Me: I'm happy to look at the flour mills operation
Colleague: Can you pronounce 'flour' again?
Me: f-l-a-r. .....
Colleague: Dude, it is pronounced 'flower'
Me: What??? That is the first time I heard it pronounced that way

So I looked up the dictionary to check how it was pronounce to prove that what I was taught the right pronunciation in Malaysia was correct. This is what the dictionary showed - flouuhr, flou-er (Source: http://dictionary.reference.com/browse/flour).

Another one was 'handphone'.
Me: What is your handphone number?
Colleague: What is a 'handphone'?
Me: Mobile phones, your Nokias and Sony Ericssons.
Colleague: That must be what Malaysians called it.
Me: I guess so (*confused look)

Again with the trusty dictionary.com, I typed in 'handphone'. Result - Redirected to another website selling phones.
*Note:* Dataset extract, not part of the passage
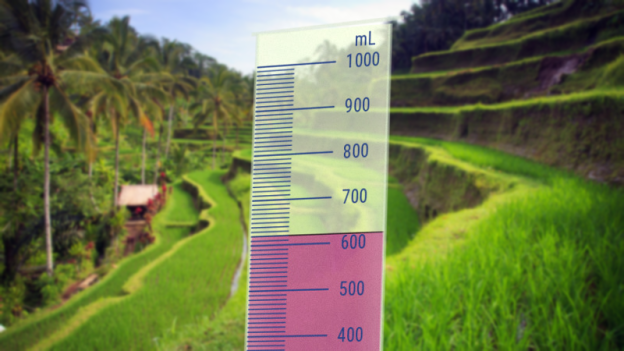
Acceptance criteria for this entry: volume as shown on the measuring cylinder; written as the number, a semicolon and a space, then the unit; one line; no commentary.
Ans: 620; mL
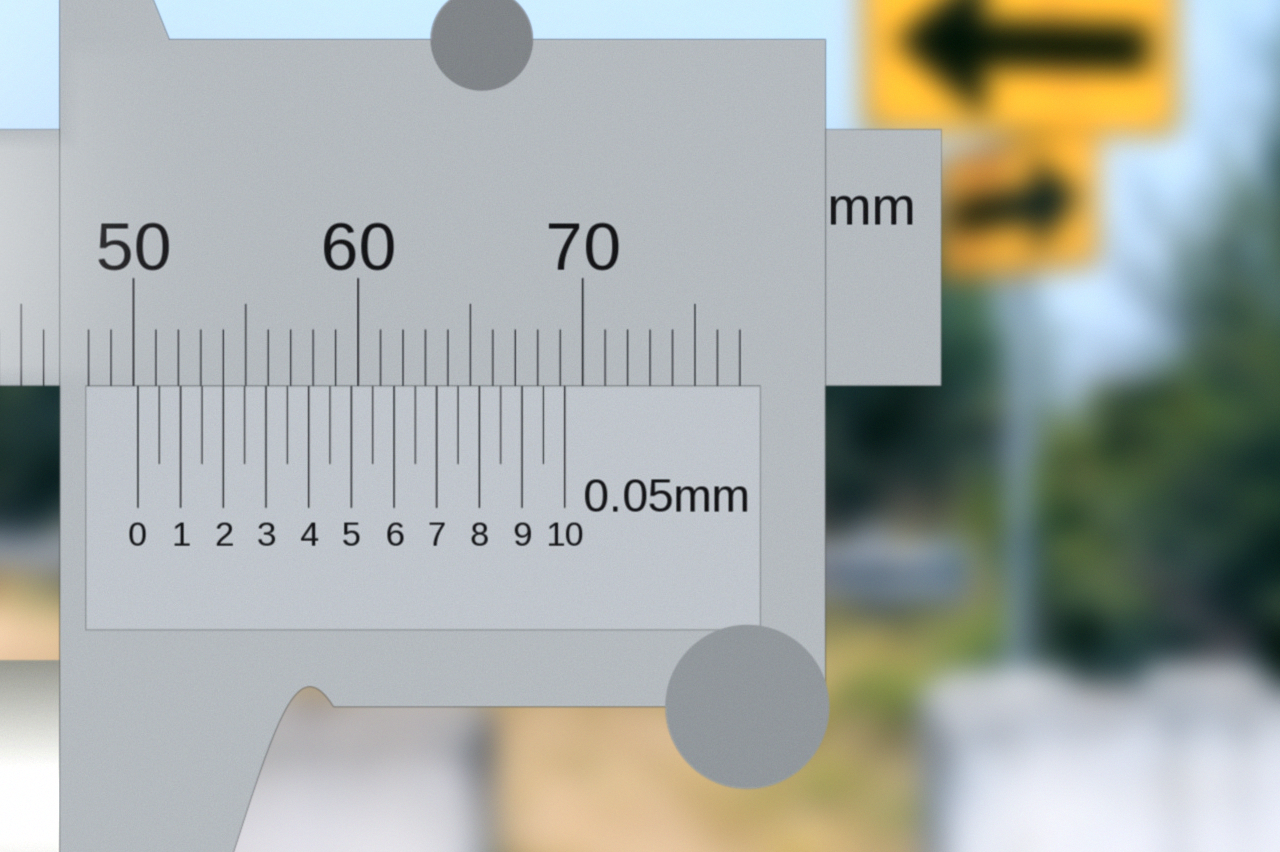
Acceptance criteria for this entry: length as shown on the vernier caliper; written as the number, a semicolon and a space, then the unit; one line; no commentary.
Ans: 50.2; mm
That has never happened before. So I tried another dictionary website - thefreedictionary.com. Result - Hand phone is not available in the general English dictionary and thesaurus. Mental note, never use the word handphone again in the UK.
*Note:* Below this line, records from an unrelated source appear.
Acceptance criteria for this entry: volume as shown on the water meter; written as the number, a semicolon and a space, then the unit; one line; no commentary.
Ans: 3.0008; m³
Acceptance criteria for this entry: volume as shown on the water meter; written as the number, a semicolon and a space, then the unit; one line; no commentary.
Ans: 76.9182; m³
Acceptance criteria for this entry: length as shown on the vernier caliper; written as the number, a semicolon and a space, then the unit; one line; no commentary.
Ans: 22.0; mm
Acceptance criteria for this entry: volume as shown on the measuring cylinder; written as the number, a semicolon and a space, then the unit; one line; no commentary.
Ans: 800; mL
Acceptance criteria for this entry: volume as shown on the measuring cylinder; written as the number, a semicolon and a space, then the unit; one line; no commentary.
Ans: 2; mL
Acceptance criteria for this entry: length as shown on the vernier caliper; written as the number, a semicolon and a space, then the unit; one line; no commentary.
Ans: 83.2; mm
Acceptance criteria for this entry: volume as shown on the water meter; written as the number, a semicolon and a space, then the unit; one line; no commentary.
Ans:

A few more that I can remember are:
Chips = French fries
Crisp = Potato chips
Datakey = Pendrive
Photocopy = Photostat
Stamp = Chop

I bet if I travel around Europe and even the UK, I would encounter many more varieties of English. Since my work, involves presenting my work in 'British English' I fear one day my reports will be given back to me with hundreds of question marks and scribbles asking me to explain what I'm trying to say. My writing would have a combination of British, American and Malaysian English. I've now signed up for an English course to 'relearn' my English. My company provides this training for free so hopefully, my 'English' will improve after a couple of months.

Everyday is a struggle not to use phrases that I love:
"Can ar"
"Where got"
"-lah"

-Adrian

1 comment:

  1. haha! I totally understand what you mean. I struggle both English and Cantonese in HK. Neither both is good enough cos we're too Manglish. LOL!